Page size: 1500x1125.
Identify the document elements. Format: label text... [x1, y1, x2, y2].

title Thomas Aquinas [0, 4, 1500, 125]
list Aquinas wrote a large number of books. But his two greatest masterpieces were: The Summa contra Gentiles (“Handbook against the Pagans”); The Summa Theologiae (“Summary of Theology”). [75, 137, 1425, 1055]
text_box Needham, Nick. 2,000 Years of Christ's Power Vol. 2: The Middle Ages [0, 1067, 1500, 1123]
■ ■ ■
_WHAT IS NEEDED_: The result should consist solely of the lines from the one that contains "Identify the document" to the last line of the records above, reproduced exactly.

_PROBLEM SOLUTION_:
Identify the document elements. Format: label text... [x1, y1, x2, y2].

title Thomas Aquinas [0, 4, 1500, 125]
list Aquinas wrote a large number of books. But his two greatest masterpieces were: The Summa contra Gentiles (“Handbook against the Pagans”); The Summa Theologiae (“Summary of Theology”). [75, 137, 1425, 1055]
text_box Needham, Nick. 2,000 Years of Christ's Power Vol. 2: The Middle Ages [0, 1067, 1500, 1123]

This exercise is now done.